Il ghiacciaio della Marmolada ci sarà ancora per 30 anni
Forse meno: il cambiamento climatico lo ha già frammentato
Il crollo di una porzione del ghiacciaio della Marmolada che il 3 luglio ha causato la morte di almeno 7 persone è legato alle temperature particolarmente alte degli ultimi mesi, ma le attuali condizioni della montagna non dipendono solo dal caldo recente. Per gli effetti del cambiamento climatico il ghiacciaio si è ridotto del 30 per cento in termini di volume solo tra il 2004 e il 2014, e secondo uno studio del 2019 scomparirà del tutto entro il 2050. «Da allora, la situazione è peggiorata molto», ha detto al Corriere della Sera Renato Colucci, ricercatore dell’Istituto di scienze polari del CNR, docente di glaciologia dell’Università di Trieste e uno degli autori dello studio: «La scomparsa del ghiacciaio potrebbe avvenire anche entro vent’anni».
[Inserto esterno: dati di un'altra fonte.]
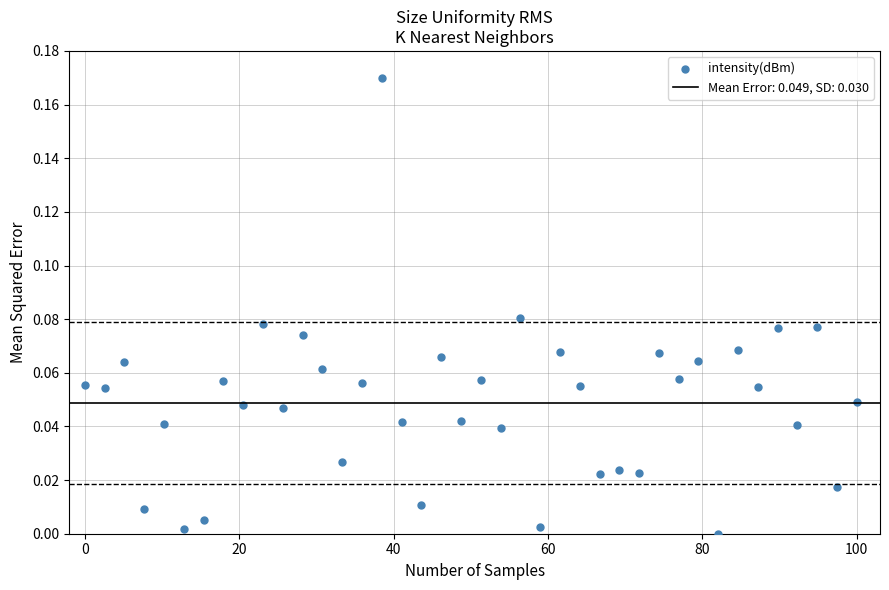

What is the range of X values (max minus min)?

100.0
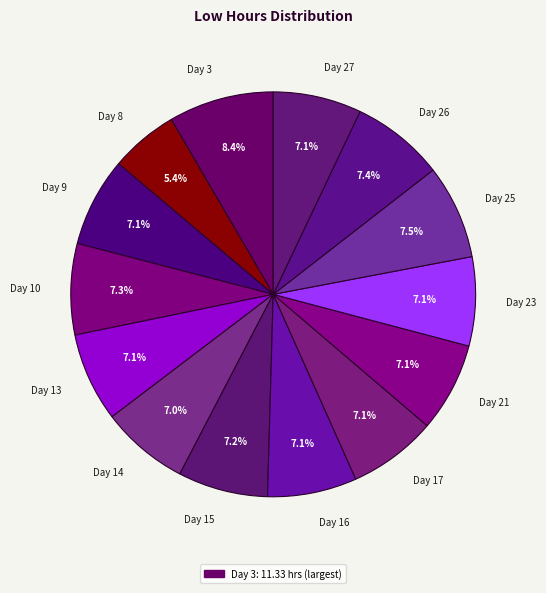

What percentage is NOT represented by Day 27?

92.9%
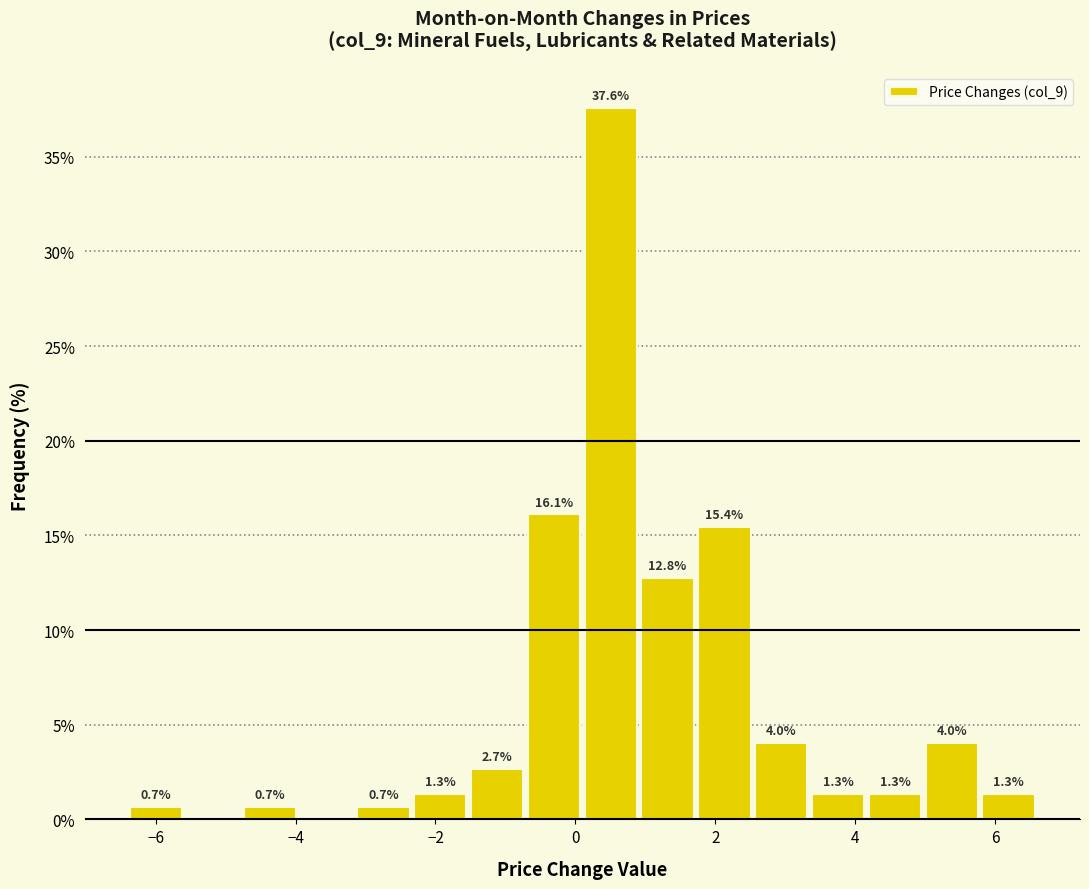

Over which range of the x-axis is the bar tallest?

0.2 to 1.0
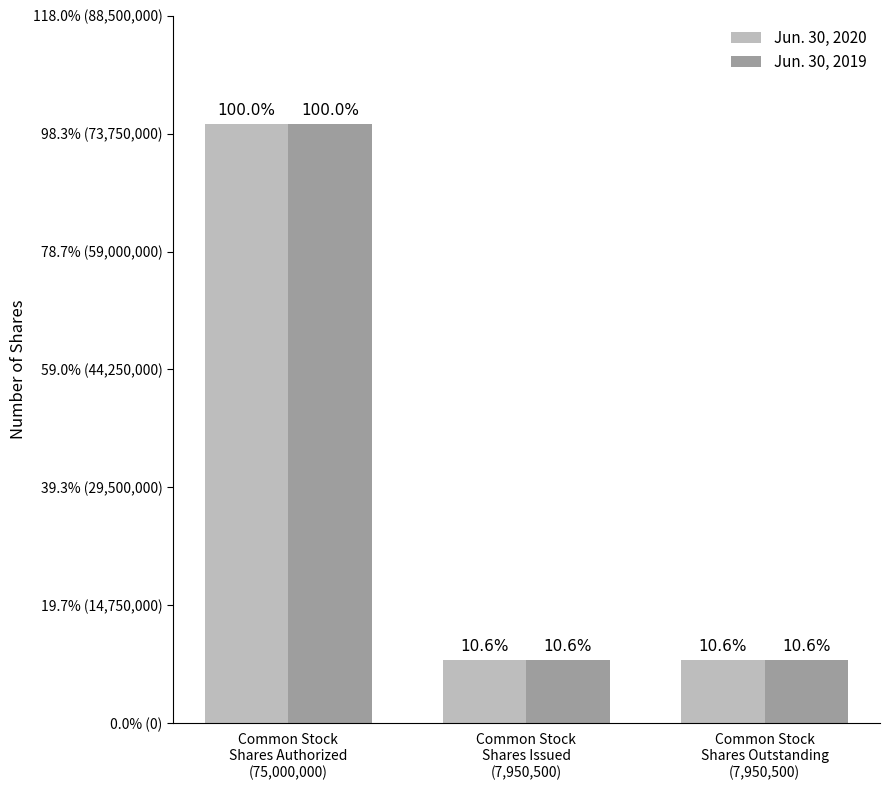

What is the highest value of the Jun. 30, 2019 series?

75000000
Il cambiamento climatico sta avendo un grande impatto sulla criosfera, cioè sui ghiacci e le nevi che ricoprono alcuni pezzi della superficie terrestre e che d’estate, di anno in anno, si sciolgono in misura maggiore di quanto poi riescano a righiacciare d’inverno. Si stima che il progressivo aumento della temperatura media globale porterà alla scomparsa della maggior parte dei ghiacciai alpini che si trovano al di sotto dei 3.600 metri di altitudine entro la fine del secolo.
Quello della Marmolada rientra in questa categoria: la cima più alta del gruppo montuoso misura 3.343 metri. Nel 2013 il ghiacciaio si estendeva per 1,9 chilometri quadrati, nel 2020 solo per 1,5: circa un quarto rispetto all’inizio del Novecento.
Lo studio a cui aveva partecipato Colucci, e che era stato pubblicato sulla rivista scientifica Remote Sensing of Environment, spiega che il ghiacciaio non si è solo ridotto in volume e superficie (del 22 per cento tra il 2004 e il 2014), ma si è anche frammentato. Non è più una massa di ghiaccio unita, ma è diviso in varie parti, anche per via della forma della montagna: un fenomeno che favorisce la fusione estiva perché le rocce della montagna, se esposte alla luce del Sole, assorbono calore e contribuiscono a riscaldare i ghiacci.
Secondo le previsioni dello studio, tra 30 anni potrebbero continuare a esistere solo alcune parti molto piccole e sottili del ghiacciaio, quelle all’ombra delle cime e sul lato della montagna che dà verso nord.
È normale che durante l’estate pezzi dei ghiacciai si stacchino e crollino. Il ghiaccio che sta a diretto contatto con le rocce delle montagne fonde e fa da lubrificante per le masse di ghiaccio sovrastanti, favorendone il movimento. Del resto i ghiacciai sono come immensi fiumi ghiacciati, che scendono molto lentamente verso valle.
Tuttavia, a causa delle condizioni meteorologiche degli ultimi mesi, il punto in cui il ghiaccio si scioglie è arrivato molto in alto. In termini tecnici, l’isoterma zero, cioè la linea che unisce le altitudini minime dove si raggiungono 0 °C, è arrivata mille metri più in alto rispetto alla cima più elevata della Marmolada. Significa che tutto il ghiacciaio è esposto a temperature a cui il ghiaccio fonde.
Anche la scarsità di nevicate dello scorso inverno (una delle cause della siccità che sta affrontando il Nord Italia) ha ulteriormente favorito il processo, dato che mancano strati di neve recente che altrimenti avrebbero contribuito a proteggere il ghiacciaio dalle alte temperature.
Colucci ha detto: «A questo grave scenario, si è aggiunta la forte ondata di calore dall’Africa: ha, probabilmente, prodotto una grossa quantità di acqua liquida da fusione glaciale che scorreva fra la base della montagna e quella parte di ghiacciaio della Marmolada. Quindi è avvenuto il crollo nelle condizioni peggiori per distacchi di questo tipo: tanto caldo e tanta acqua sotto».
Secondo gli esperti, è probabile che nel corso dell’estate e in futuro si assisterà ad altri distacchi di parti di ghiacciaio simili a quello di domenica, non solo sulla Marmolada, ma anche in altre zone delle Alpi.